(Document structure recognition data)
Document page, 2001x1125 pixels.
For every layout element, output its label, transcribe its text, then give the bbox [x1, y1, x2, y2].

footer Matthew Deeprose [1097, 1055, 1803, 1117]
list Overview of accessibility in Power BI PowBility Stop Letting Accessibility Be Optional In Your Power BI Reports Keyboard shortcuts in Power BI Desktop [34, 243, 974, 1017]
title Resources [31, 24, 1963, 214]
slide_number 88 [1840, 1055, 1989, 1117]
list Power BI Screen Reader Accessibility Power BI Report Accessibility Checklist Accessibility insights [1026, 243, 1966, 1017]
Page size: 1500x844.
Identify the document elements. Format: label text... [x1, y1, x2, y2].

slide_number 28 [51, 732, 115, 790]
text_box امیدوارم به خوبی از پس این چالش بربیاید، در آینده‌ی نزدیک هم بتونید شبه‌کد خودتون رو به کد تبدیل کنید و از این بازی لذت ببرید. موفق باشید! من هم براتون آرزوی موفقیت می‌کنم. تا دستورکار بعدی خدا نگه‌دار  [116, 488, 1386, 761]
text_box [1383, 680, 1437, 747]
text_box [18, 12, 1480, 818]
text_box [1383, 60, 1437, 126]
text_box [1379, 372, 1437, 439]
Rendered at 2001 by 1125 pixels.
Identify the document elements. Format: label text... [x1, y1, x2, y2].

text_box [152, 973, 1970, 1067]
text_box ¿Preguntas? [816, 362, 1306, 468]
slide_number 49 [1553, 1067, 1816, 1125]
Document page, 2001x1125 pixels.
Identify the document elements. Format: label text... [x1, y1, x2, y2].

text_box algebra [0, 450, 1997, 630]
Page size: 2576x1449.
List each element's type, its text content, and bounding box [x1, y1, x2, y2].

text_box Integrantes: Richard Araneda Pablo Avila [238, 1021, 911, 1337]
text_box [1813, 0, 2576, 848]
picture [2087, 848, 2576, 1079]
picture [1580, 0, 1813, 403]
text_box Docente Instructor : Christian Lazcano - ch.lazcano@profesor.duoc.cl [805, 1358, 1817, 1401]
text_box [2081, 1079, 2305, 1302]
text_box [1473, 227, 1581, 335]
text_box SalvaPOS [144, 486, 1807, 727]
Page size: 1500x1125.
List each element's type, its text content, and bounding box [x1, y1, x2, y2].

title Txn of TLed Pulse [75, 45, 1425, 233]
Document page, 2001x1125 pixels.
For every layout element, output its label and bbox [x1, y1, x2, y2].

#### TASK TO CARRY OUT:
From the entries, copy out each line containing the word "size".

#### SOLVED PROBLEM:
Page size: 1500x844.
Page size: 2576x1449.
Page size: 1500x1125.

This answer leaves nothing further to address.